What is needed: Each entry below must appear in the answer exactly as written.

Available records:
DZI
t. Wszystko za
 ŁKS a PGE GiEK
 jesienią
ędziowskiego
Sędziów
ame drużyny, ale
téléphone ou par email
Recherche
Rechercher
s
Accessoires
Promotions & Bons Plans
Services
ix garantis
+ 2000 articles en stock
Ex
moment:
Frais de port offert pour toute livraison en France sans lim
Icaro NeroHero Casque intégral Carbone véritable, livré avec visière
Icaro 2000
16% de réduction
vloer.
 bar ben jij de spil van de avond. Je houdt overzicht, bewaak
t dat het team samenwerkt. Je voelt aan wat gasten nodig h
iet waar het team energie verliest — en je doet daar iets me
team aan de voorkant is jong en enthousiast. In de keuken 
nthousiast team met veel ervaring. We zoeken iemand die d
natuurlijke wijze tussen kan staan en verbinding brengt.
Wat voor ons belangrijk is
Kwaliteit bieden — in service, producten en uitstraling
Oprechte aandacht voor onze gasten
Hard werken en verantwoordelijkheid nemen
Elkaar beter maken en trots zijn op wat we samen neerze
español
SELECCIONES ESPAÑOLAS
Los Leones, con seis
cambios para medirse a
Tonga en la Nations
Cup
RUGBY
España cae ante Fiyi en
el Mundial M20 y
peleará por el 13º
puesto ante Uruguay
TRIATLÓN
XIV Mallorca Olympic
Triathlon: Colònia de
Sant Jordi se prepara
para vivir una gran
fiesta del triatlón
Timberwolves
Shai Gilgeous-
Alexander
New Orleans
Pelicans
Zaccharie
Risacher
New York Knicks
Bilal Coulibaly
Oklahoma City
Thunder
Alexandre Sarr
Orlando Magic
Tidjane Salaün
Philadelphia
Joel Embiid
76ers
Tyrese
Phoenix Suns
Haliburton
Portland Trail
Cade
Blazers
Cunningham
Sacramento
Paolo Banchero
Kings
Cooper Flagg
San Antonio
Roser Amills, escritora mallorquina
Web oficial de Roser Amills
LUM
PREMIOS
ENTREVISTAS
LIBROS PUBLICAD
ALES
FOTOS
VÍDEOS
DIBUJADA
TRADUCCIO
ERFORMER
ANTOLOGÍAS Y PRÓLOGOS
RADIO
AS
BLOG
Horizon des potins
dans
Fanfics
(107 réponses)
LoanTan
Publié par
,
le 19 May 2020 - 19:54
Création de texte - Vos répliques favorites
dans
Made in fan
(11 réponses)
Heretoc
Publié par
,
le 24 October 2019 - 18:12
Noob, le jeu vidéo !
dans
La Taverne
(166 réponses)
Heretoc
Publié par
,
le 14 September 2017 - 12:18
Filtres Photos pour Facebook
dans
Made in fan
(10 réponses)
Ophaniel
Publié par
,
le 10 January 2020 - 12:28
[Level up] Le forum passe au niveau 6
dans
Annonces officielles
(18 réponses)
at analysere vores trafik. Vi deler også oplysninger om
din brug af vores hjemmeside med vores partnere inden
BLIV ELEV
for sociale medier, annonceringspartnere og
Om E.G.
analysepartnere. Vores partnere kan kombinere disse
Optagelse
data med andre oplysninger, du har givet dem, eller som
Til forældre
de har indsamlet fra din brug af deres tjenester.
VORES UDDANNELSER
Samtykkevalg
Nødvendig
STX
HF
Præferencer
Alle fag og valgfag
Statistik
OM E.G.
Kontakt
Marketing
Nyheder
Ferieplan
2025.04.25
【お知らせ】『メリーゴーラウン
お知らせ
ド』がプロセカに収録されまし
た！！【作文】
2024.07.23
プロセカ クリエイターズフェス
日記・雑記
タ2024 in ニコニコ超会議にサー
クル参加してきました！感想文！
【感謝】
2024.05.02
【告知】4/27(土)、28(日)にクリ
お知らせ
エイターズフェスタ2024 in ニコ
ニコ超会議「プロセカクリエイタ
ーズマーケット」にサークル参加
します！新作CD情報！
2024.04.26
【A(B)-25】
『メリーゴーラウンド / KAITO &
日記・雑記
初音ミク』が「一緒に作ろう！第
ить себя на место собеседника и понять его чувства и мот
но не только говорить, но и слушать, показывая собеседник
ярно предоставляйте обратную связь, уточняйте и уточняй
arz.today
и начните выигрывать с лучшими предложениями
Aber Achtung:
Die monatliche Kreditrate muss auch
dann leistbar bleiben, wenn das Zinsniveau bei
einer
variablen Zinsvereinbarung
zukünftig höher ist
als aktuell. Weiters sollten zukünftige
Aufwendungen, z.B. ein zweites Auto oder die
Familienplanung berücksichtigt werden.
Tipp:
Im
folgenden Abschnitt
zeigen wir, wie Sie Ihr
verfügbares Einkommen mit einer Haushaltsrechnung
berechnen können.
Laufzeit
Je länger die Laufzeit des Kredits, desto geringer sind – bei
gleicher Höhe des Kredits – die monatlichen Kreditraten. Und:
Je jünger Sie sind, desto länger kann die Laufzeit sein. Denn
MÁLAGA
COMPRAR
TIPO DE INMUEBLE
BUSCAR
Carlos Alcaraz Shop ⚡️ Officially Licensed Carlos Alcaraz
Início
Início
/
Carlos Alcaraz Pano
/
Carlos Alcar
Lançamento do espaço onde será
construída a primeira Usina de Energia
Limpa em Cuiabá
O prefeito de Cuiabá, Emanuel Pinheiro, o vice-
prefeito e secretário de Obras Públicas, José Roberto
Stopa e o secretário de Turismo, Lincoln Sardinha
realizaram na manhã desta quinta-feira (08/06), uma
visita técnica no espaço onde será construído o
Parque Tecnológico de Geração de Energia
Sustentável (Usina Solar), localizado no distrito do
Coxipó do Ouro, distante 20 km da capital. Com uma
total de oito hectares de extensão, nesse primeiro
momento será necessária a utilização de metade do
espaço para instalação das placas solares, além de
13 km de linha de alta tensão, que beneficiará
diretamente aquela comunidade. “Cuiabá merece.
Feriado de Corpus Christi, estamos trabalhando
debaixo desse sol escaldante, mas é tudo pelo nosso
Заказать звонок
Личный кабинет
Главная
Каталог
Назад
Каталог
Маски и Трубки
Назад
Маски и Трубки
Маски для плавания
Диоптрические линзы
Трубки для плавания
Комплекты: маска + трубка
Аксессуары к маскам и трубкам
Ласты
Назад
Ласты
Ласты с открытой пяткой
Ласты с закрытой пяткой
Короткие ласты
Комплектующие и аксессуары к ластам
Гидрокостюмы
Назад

Solution:
DZI
t. Wszystko za
 ŁKS a PGE GiEK
 jesienią
ędziowskiego
Sędziów
ame drużyny, ale
téléphone ou par email
Recherche
Rechercher
s
Accessoires
Promotions & Bons Plans
Services
ix garantis
+ 2000 articles en stock
Ex
moment:
Frais de port offert pour toute livraison en France sans lim
Icaro NeroHero Casque intégral Carbone véritable, livré avec visière
Icaro 2000
16% de réduction
vloer.
 bar ben jij de spil van de avond. Je houdt overzicht, bewaak
t dat het team samenwerkt. Je voelt aan wat gasten nodig h
iet waar het team energie verliest — en je doet daar iets me
team aan de voorkant is jong en enthousiast. In de keuken 
nthousiast team met veel ervaring. We zoeken iemand die d
natuurlijke wijze tussen kan staan en verbinding brengt.
Wat voor ons belangrijk is
Kwaliteit bieden — in service, producten en uitstraling
Oprechte aandacht voor onze gasten
Hard werken en verantwoordelijkheid nemen
Elkaar beter maken en trots zijn op wat we samen neerze
español
SELECCIONES ESPAÑOLAS
Los Leones, con seis
cambios para medirse a
Tonga en la Nations
Cup
RUGBY
España cae ante Fiyi en
el Mundial M20 y
peleará por el 13º
puesto ante Uruguay
TRIATLÓN
XIV Mallorca Olympic
Triathlon: Colònia de
Sant Jordi se prepara
para vivir una gran
fiesta del triatlón
Timberwolves
Shai Gilgeous-
Alexander
New Orleans
Pelicans
Zaccharie
Risacher
New York Knicks
Bilal Coulibaly
Oklahoma City
Thunder
Alexandre Sarr
Orlando Magic
Tidjane Salaün
Philadelphia
Joel Embiid
76ers
Tyrese
Phoenix Suns
Haliburton
Portland Trail
Cade
Blazers
Cunningham
Sacramento
Paolo Banchero
Kings
Cooper Flagg
San Antonio
Roser Amills, escritora mallorquina
Web oficial de Roser Amills
LUM
PREMIOS
ENTREVISTAS
LIBROS PUBLICAD
ALES
FOTOS
VÍDEOS
DIBUJADA
TRADUCCIO
ERFORMER
ANTOLOGÍAS Y PRÓLOGOS
RADIO
AS
BLOG
Horizon des potins
dans
Fanfics
(107 réponses)
LoanTan
Publié par
,
le 19 May 2020 - 19:54
Création de texte - Vos répliques favorites
dans
Made in fan
(11 réponses)
Heretoc
Publié par
,
le 24 October 2019 - 18:12
Noob, le jeu vidéo !
dans
La Taverne
(166 réponses)
Heretoc
Publié par
,
le 14 September 2017 - 12:18
Filtres Photos pour Facebook
dans
Made in fan
(10 réponses)
Ophaniel
Publié par
,
le 10 January 2020 - 12:28
[Level up] Le forum passe au niveau 6
dans
Annonces officielles
(18 réponses)
at analysere vores trafik. Vi deler også oplysninger om
din brug af vores hjemmeside med vores partnere inden
BLIV ELEV
for sociale medier, annonceringspartnere og
Om E.G.
analysepartnere. Vores partnere kan kombinere disse
Optagelse
data med andre oplysninger, du har givet dem, eller som
Til forældre
de har indsamlet fra din brug af deres tjenester.
VORES UDDANNELSER
Samtykkevalg
Nødvendig
STX
HF
Præferencer
Alle fag og valgfag
Statistik
OM E.G.
Kontakt
Marketing
Nyheder
Ferieplan
2025.04.25
【お知らせ】『メリーゴーラウン
お知らせ
ド』がプロセカに収録されまし
た！！【作文】
2024.07.23
プロセカ クリエイターズフェス
日記・雑記
タ2024 in ニコニコ超会議にサー
クル参加してきました！感想文！
【感謝】
2024.05.02
【告知】4/27(土)、28(日)にクリ
お知らせ
エイターズフェスタ2024 in ニコ
ニコ超会議「プロセカクリエイタ
ーズマーケット」にサークル参加
します！新作CD情報！
2024.04.26
【A(B)-25】
『メリーゴーラウンド / KAITO &
日記・雑記
初音ミク』が「一緒に作ろう！第
ить себя на место собеседника и понять его чувства и мот
но не только говорить, но и слушать, показывая собеседник
ярно предоставляйте обратную связь, уточняйте и уточняй
arz.today
и начните выигрывать с лучшими предложениями
Aber Achtung:
Die monatliche Kreditrate muss auch
dann leistbar bleiben, wenn das Zinsniveau bei
einer
variablen Zinsvereinbarung
zukünftig höher ist
als aktuell. Weiters sollten zukünftige
Aufwendungen, z.B. ein zweites Auto oder die
Familienplanung berücksichtigt werden.
Tipp:
Im
folgenden Abschnitt
zeigen wir, wie Sie Ihr
verfügbares Einkommen mit einer Haushaltsrechnung
berechnen können.
Laufzeit
Je länger die Laufzeit des Kredits, desto geringer sind – bei
gleicher Höhe des Kredits – die monatlichen Kreditraten. Und:
Je jünger Sie sind, desto länger kann die Laufzeit sein. Denn
MÁLAGA
COMPRAR
TIPO DE INMUEBLE
BUSCAR
Carlos Alcaraz Shop ⚡️ Officially Licensed Carlos Alcaraz
Início
Início
/
Carlos Alcaraz Pano
/
Carlos Alcar
Lançamento do espaço onde será
construída a primeira Usina de Energia
Limpa em Cuiabá
O prefeito de Cuiabá, Emanuel Pinheiro, o vice-
prefeito e secretário de Obras Públicas, José Roberto
Stopa e o secretário de Turismo, Lincoln Sardinha
realizaram na manhã desta quinta-feira (08/06), uma
visita técnica no espaço onde será construído o
Parque Tecnológico de Geração de Energia
Sustentável (Usina Solar), localizado no distrito do
Coxipó do Ouro, distante 20 km da capital. Com uma
total de oito hectares de extensão, nesse primeiro
momento será necessária a utilização de metade do
espaço para instalação das placas solares, além de
13 km de linha de alta tensão, que beneficiará
diretamente aquela comunidade. “Cuiabá merece.
Feriado de Corpus Christi, estamos trabalhando
debaixo desse sol escaldante, mas é tudo pelo nosso
Заказать звонок
Личный кабинет
Главная
Каталог
Назад
Каталог
Маски и Трубки
Назад
Маски и Трубки
Маски для плавания
Диоптрические линзы
Трубки для плавания
Комплекты: маска + трубка
Аксессуары к маскам и трубкам
Ласты
Назад
Ласты
Ласты с открытой пяткой
Ласты с закрытой пяткой
Короткие ласты
Комплектующие и аксессуары к ластам
Гидрокостюмы
Назад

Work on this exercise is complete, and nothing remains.